**Task objective:** Starting with the line containing "common name: Iiwi" and continuing through the line containing "genus: Talpa", write those lines out again with "phylum" changed to "division" and nothing else altered.

**Data supplied:**
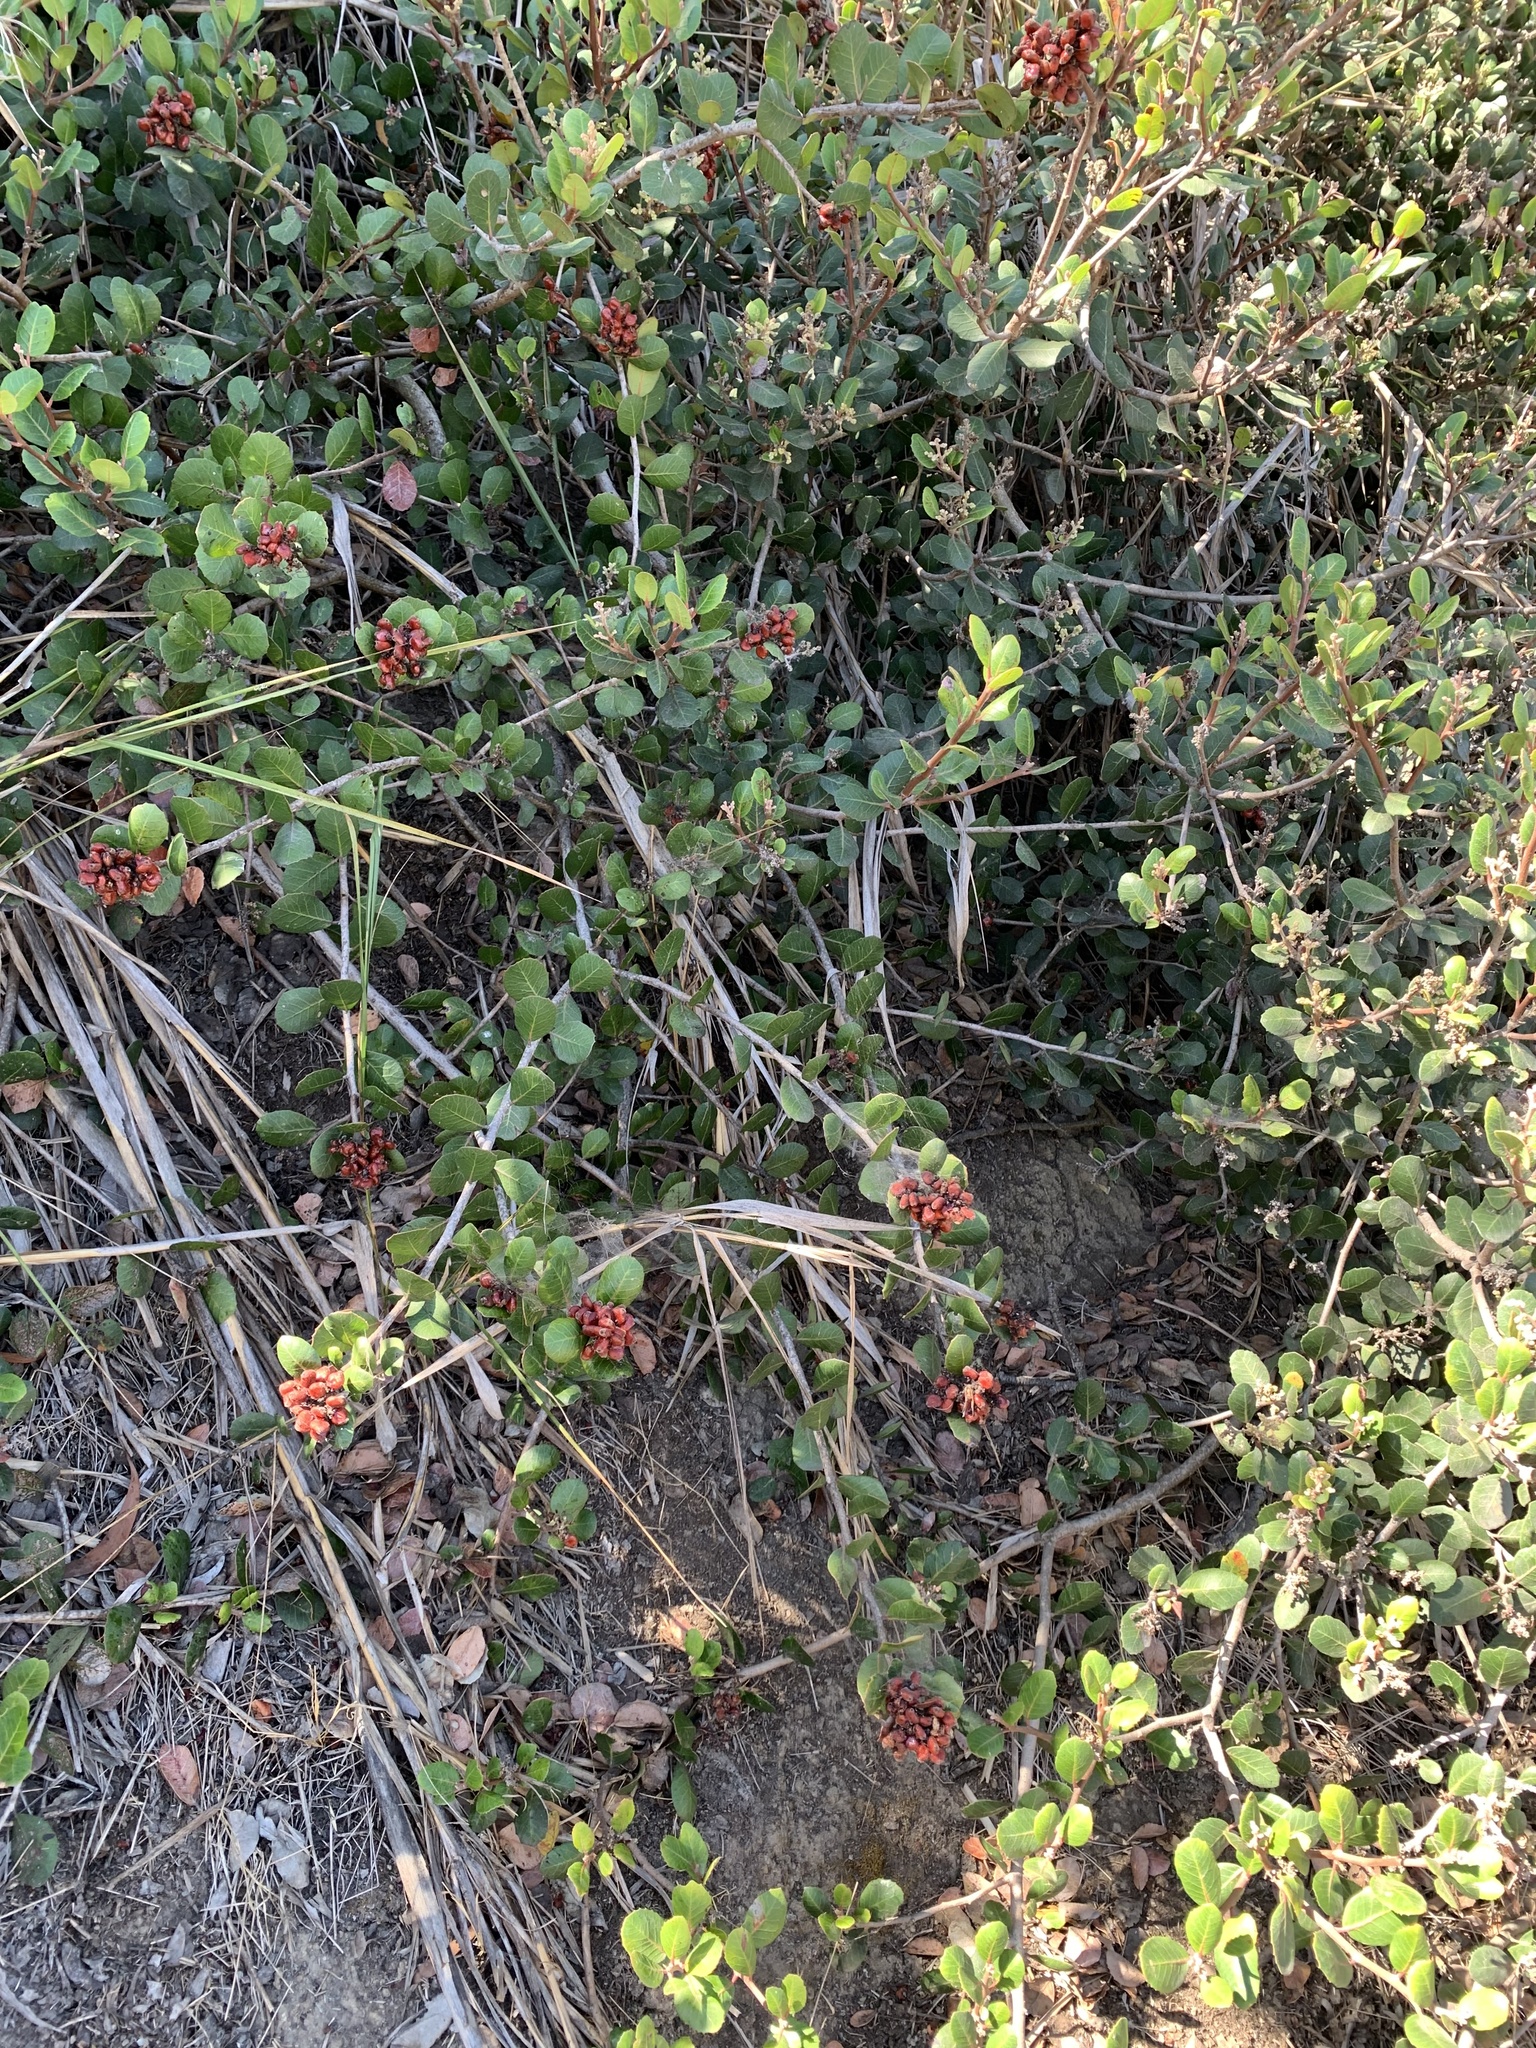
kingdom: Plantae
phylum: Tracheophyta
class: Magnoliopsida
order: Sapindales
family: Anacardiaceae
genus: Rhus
...
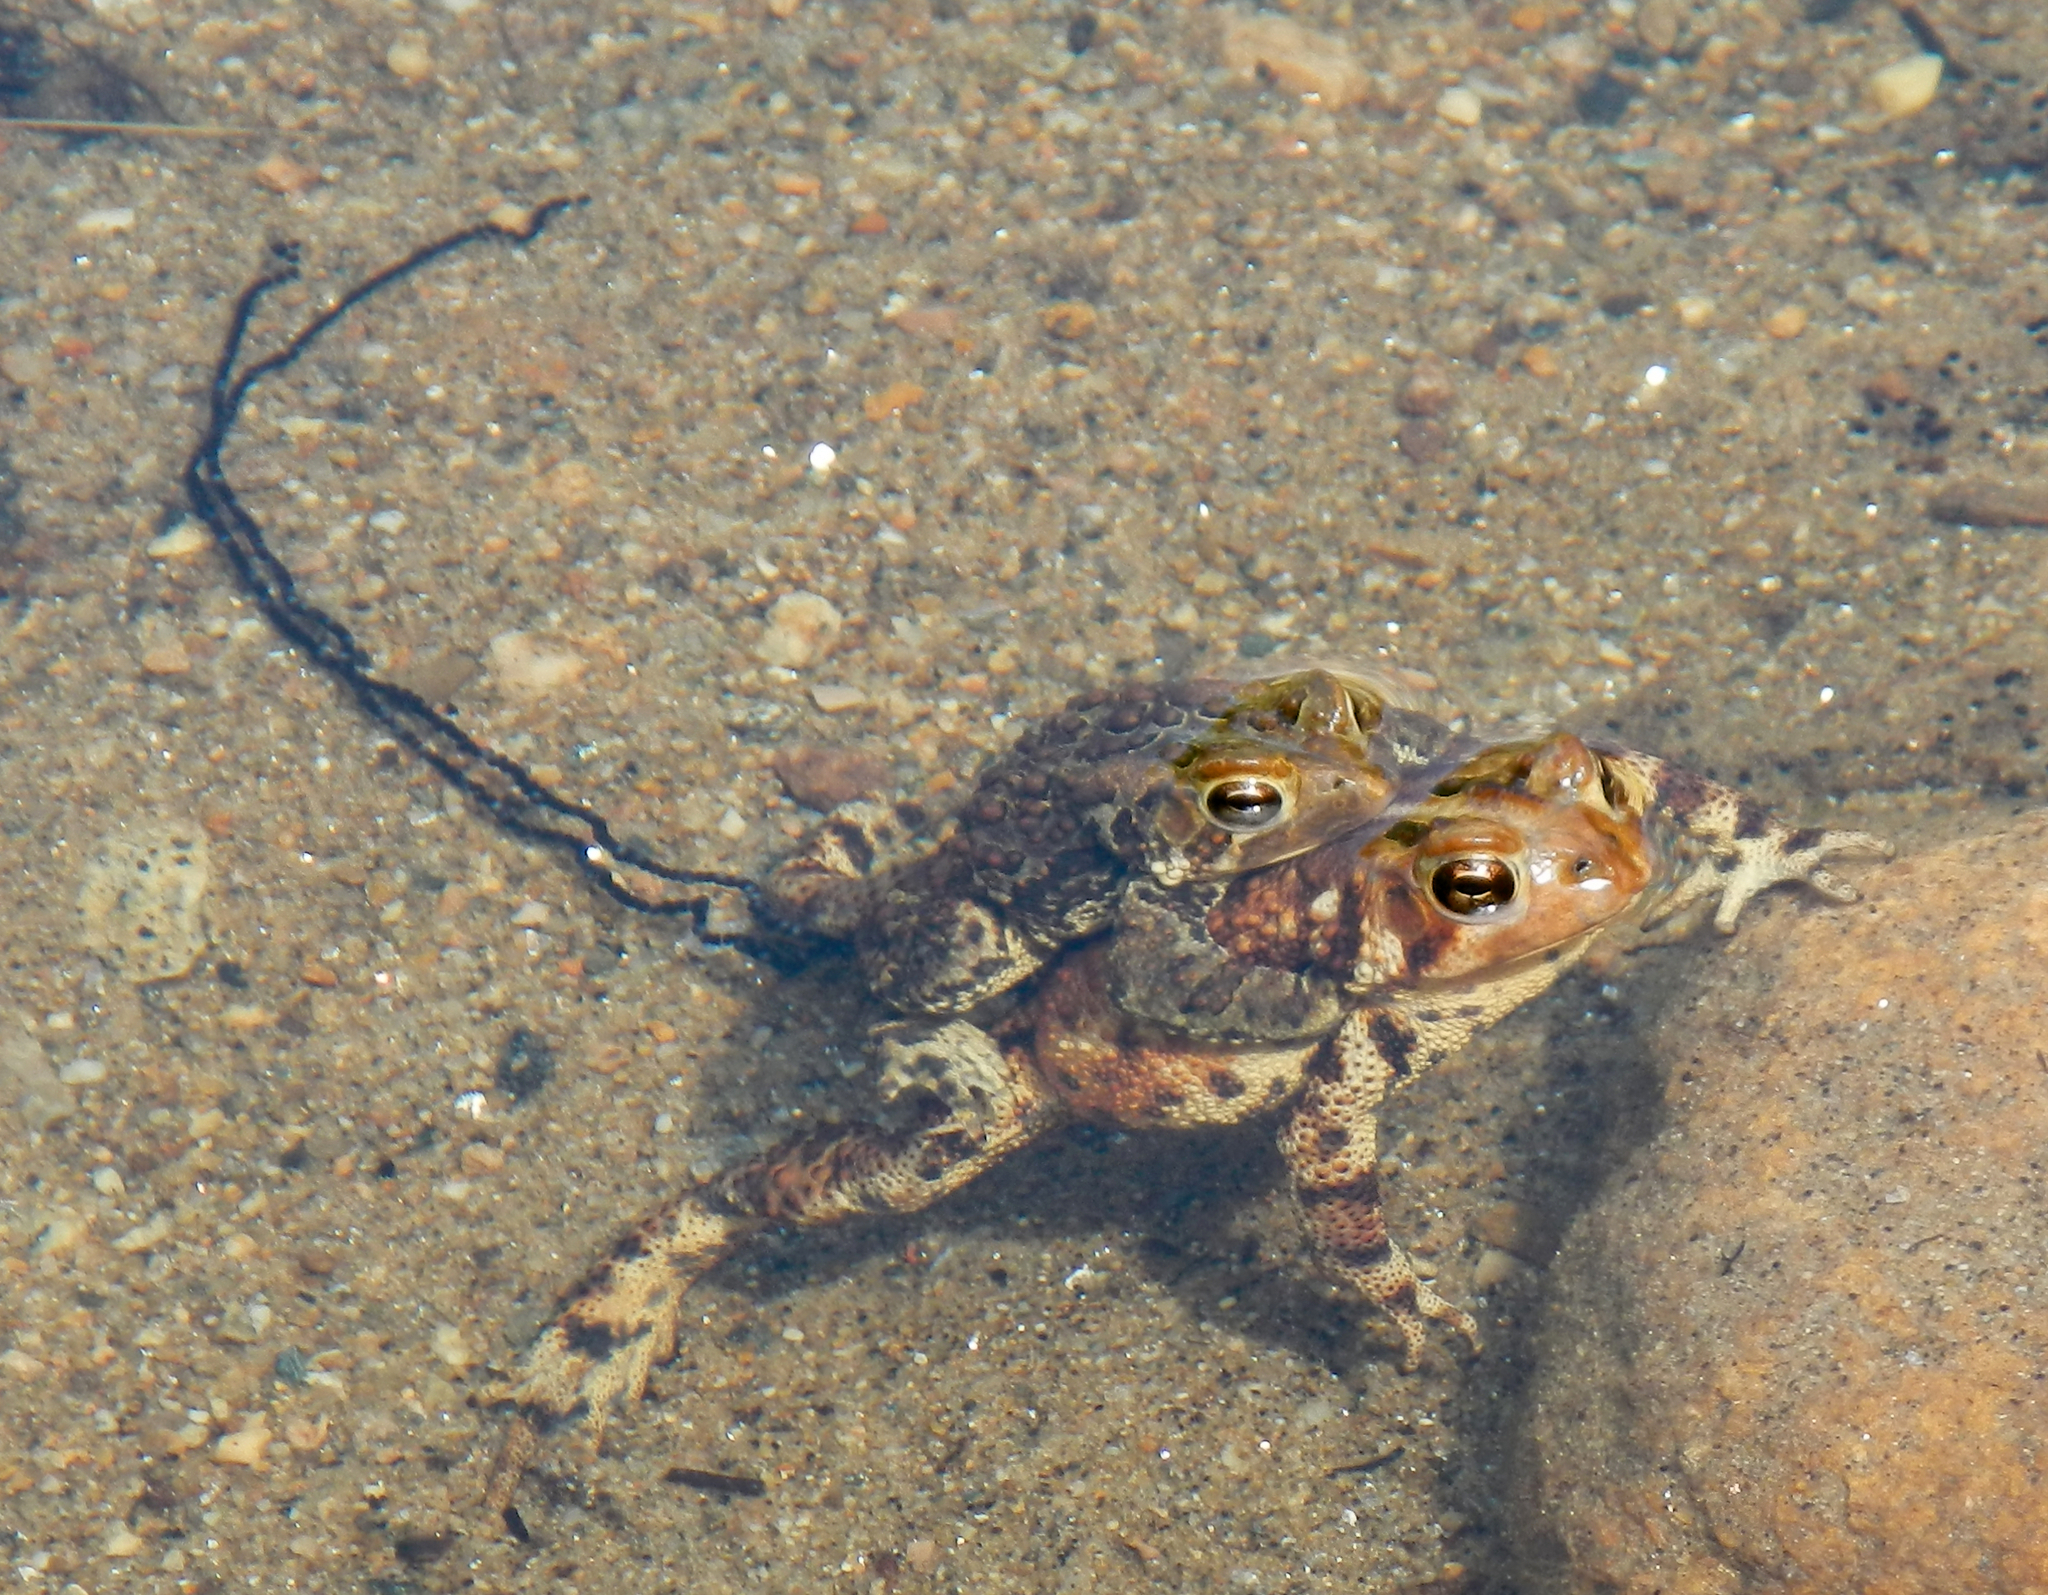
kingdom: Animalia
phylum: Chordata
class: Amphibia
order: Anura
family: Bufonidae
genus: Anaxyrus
...
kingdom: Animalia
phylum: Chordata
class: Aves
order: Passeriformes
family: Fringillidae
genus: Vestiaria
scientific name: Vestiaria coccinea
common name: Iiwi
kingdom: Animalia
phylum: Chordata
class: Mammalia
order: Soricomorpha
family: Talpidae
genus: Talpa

**Solution for this exercise:**
common name: Iiwi
kingdom: Animalia
division: Chordata
class: Mammalia
order: Soricomorpha
family: Talpidae
genus: Talpa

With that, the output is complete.